(Data items)
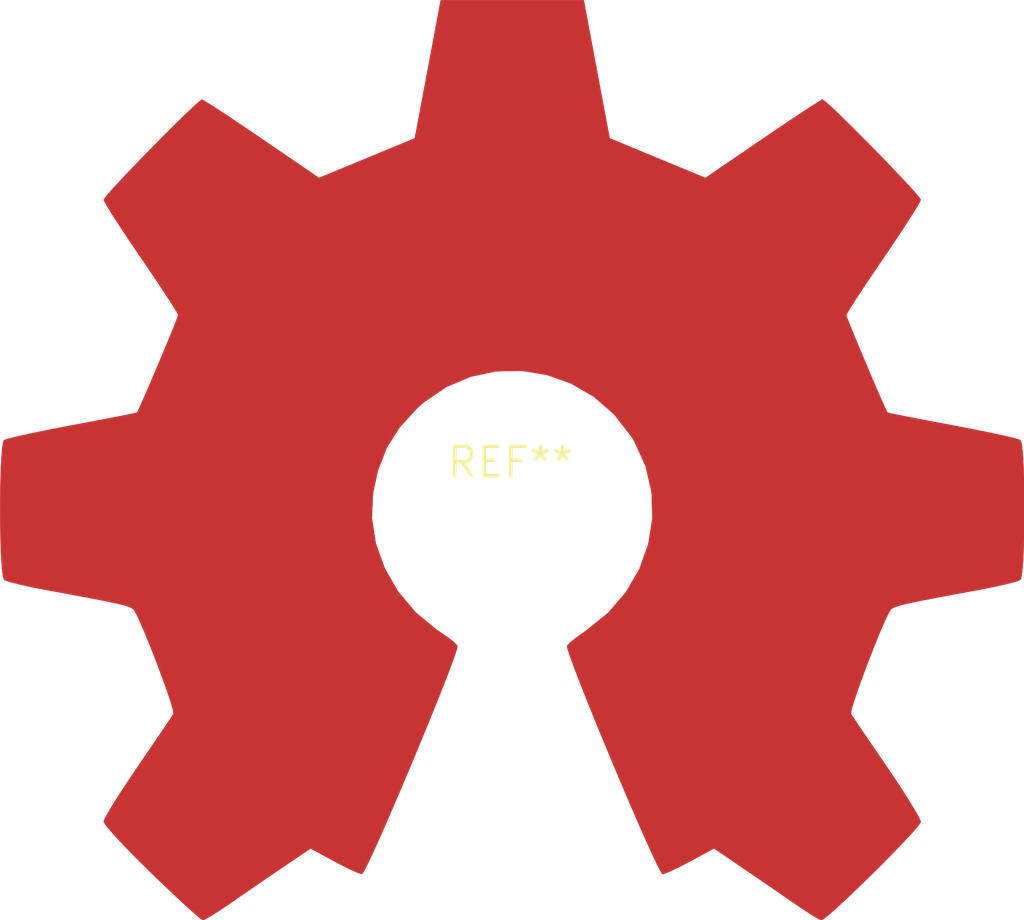
<source format=kicad_pcb>
(kicad_pcb (version 20240108) (generator pcbnew)

  (general
    (thickness 1.6)
  )

  (paper "A4")
  (layers
    (0 "F.Cu" signal)
    (31 "B.Cu" signal)
    (32 "B.Adhes" user "B.Adhesive")
    (33 "F.Adhes" user "F.Adhesive")
    (34 "B.Paste" user)
    (35 "F.Paste" user)
    (36 "B.SilkS" user "B.Silkscreen")
    (37 "F.SilkS" user "F.Silkscreen")
    (38 "B.Mask" user)
    (39 "F.Mask" user)
    (40 "Dwgs.User" user "User.Drawings")
    (41 "Cmts.User" user "User.Comments")
    (42 "Eco1.User" user "User.Eco1")
    (43 "Eco2.User" user "User.Eco2")
    (44 "Edge.Cuts" user)
    (45 "Margin" user)
    (46 "B.CrtYd" user "B.Courtyard")
    (47 "F.CrtYd" user "F.Courtyard")
    (48 "B.Fab" user)
    (49 "F.Fab" user)
    (50 "User.1" user)
    (51 "User.2" user)
    (52 "User.3" user)
    (53 "User.4" user)
    (54 "User.5" user)
    (55 "User.6" user)
    (56 "User.7" user)
    (57 "User.8" user)
    (58 "User.9" user)
  )

  (setup
    (pad_to_mask_clearance 0)
    (pcbplotparams
      (layerselection 0x00010fc_ffffffff)
      (plot_on_all_layers_selection 0x0000000_00000000)
      (disableapertmacros false)
      (usegerberextensions false)
      (usegerberattributes false)
      (usegerberadvancedattributes false)
      (creategerberjobfile false)
      (dashed_line_dash_ratio 12.000000)
      (dashed_line_gap_ratio 3.000000)
      (svgprecision 4)
      (plotframeref false)
      (viasonmask false)
      (mode 1)
      (useauxorigin false)
      (hpglpennumber 1)
      (hpglpenspeed 20)
      (hpglpendiameter 15.000000)
      (dxfpolygonmode false)
      (dxfimperialunits false)
      (dxfusepcbnewfont false)
      (psnegative false)
      (psa4output false)
      (plotreference false)
      (plotvalue false)
      (plotinvisibletext false)
      (sketchpadsonfab false)
      (subtractmaskfromsilk false)
      (outputformat 1)
      (mirror false)
      (drillshape 1)
      (scaleselection 1)
      (outputdirectory "")
    )
  )

  (net 0 "")

  (footprint "OSHW-Symbol_44.5x40mm_Copper" (layer "F.Cu") (at 0 0))

)

</source>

WORK ORDER: From the records above, return each line that includes "SilkS".

YOUR SOLUTION:
    (36 "B.SilkS" user "B.Silkscreen")
    (37 "F.SilkS" user "F.Silkscreen")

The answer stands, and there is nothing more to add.